A statement on Chelsea’s website said the following:
“Michael takes on a vital role that will assist the overall long-term football strategy of the club.”
Whilst people on the British shores are not very used to the idea of a person working alongside a manager, mainland Europe is far more receptive. You will find that most teams from Barcelona to Udinese have a person in a supporting role, leaving the manager to concentrate on the coaching.
Michael Emenalo on his new role in 2011:
“I’m going to be supporting the manager and working with him in making sure that things run smoothly.”
“I have the responsibility to direct and manage our scouting structure internationally and domestically, and to keep an eye on and assist the academy.”
Indeed, much of Chelsea’s scouting department has seen a massive overhaul since, with the number of scouting staff being cut drastically by nearly 60%. Whilst since 2011, Chelsea have had 3 different managers in charge the strategy in place has remained largely the same, as we move away from the era of ‘Untouchables’ under Mourinho and focusing on the exciting bright talents of players like Juan Mata, Eden Hazard, Oscar and David Luiz.
When I asked for the fans’ opinion of Emenalo on twitter, the response was largely negative:
And there lies the problem. None of us are entirely sure at what he does and what he is responsible for. Whilst clearly he wasn’t the man behind the Torres transfer, we can perhaps question some of his recent decisions. The most glaring errors this season have proved to be the loaning out of Michael Essien and sale of Raul Meireles without getting any replacements. Whether Emenalo was behind those or not, he certainly should’ve been the man to recognise the need for a midfield replacement.
However, if we look at his overall tenure very few mention his successes. The recruitment of young Belgian talents such as Romelu Lukaku, Thibaut Courtois, Kevin De Bruyne and Musonda brothers. Whereas Villas-Boas was ruthlessly sacked by Abramovich after failing to build a relationship with the dressing room, Emenalo is the man who has carried on moving us in the same direction in rebuilding our team.
Our youth teams’ recent successes have also impressed of late. Surely the coaching staff deserve most credit for this, but so does Emenalo. The loan system has improved, the kids are now going to teams and playing 30-40 games a season. It’s not perfect but we are heading in the right direction and it is certainly a major improvement on the work Frank Arnesen was doing during tenure.

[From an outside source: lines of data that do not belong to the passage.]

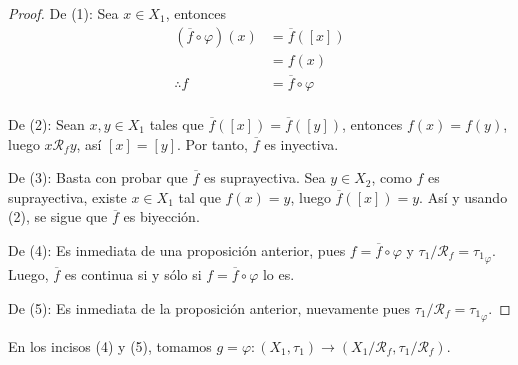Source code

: \documentclass[12pt]{report}
\theoremstyle{largebreak}
\newcommand\cf[3]{\ensuremath{#1:#2\rightarrow#3}}
\begin{document}
    \begin{proof}
        De (1): Sea $x\in X_1$, entonces
        \begin{equation*}
            \begin{split}
                (\overline{f}\circ\varphi)(x)&=\overline{f}([x])\\
                &=f(x)\\
                \therefore f&=\overline{f}\circ\varphi\\
            \end{split}
        \end{equation*}

        De (2): Sean $x,y\in X_1$ tales que $\overline{f}([x])=\overline{f}([y])$, entonces $f(x)=f(y)$, luego $x\mathcal{R}_fy$, así $[x]=[y]$. Por tanto, $\overline{f}$ es inyectiva.

        De (3): Basta con probar que $\overline{f}$ es suprayectiva. Sea $y\in X_2$, como $f$ es suprayectiva, existe $x\in X_1$ tal que $f(x)=y$, luego $\overline{f}([x])=y$. Así y usando (2), se sigue que $\overline{f}$ es biyección.
        
        De (4): Es inmediata de una proposición anterior, pues $f=\overline{f}\circ\varphi$ y $\tau_1/\mathcal{R}_f={\tau_1}_{\varphi}$. Luego, $\overline{f}$ es continua si y sólo si $f=\overline{f}\circ\varphi$ lo es.

        De (5): Es inmediata de la proposición anterior, nuevamente pues $\tau_1/\mathcal{R}_f={\tau_1}_{\varphi}$.
    \end{proof}

    \begin{obs}
        En los incisos (4) y (5), tomamos $\cf{g=\varphi}{(X_1,\tau_1)}{(X_1/\mathcal{R}_f,\tau_1/\mathcal{R}_f)}$.
    \end{obs}
\end{document}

Overall, perhaps Emenalo has been best summed up by the following tweet:
The Nigerian was heavily criticised when reports suggested that he played a major part in recruiting the unpopular Rafael Benitez. But was Emenalo really the guy who was tasked by Abramovich and the board to find a replacement for Roberto Di Matteo or is he just a convenient stooge for Ron Gourlay and Bruce Buck?
Even if he was – he must be the same guy who realised his error and is attempting to make amends by bringing back fan favourite Jose Mourinho. There are too many questions and not enough answers. Can we really call Michael Emenalo a failure? I certainly wouldn’t.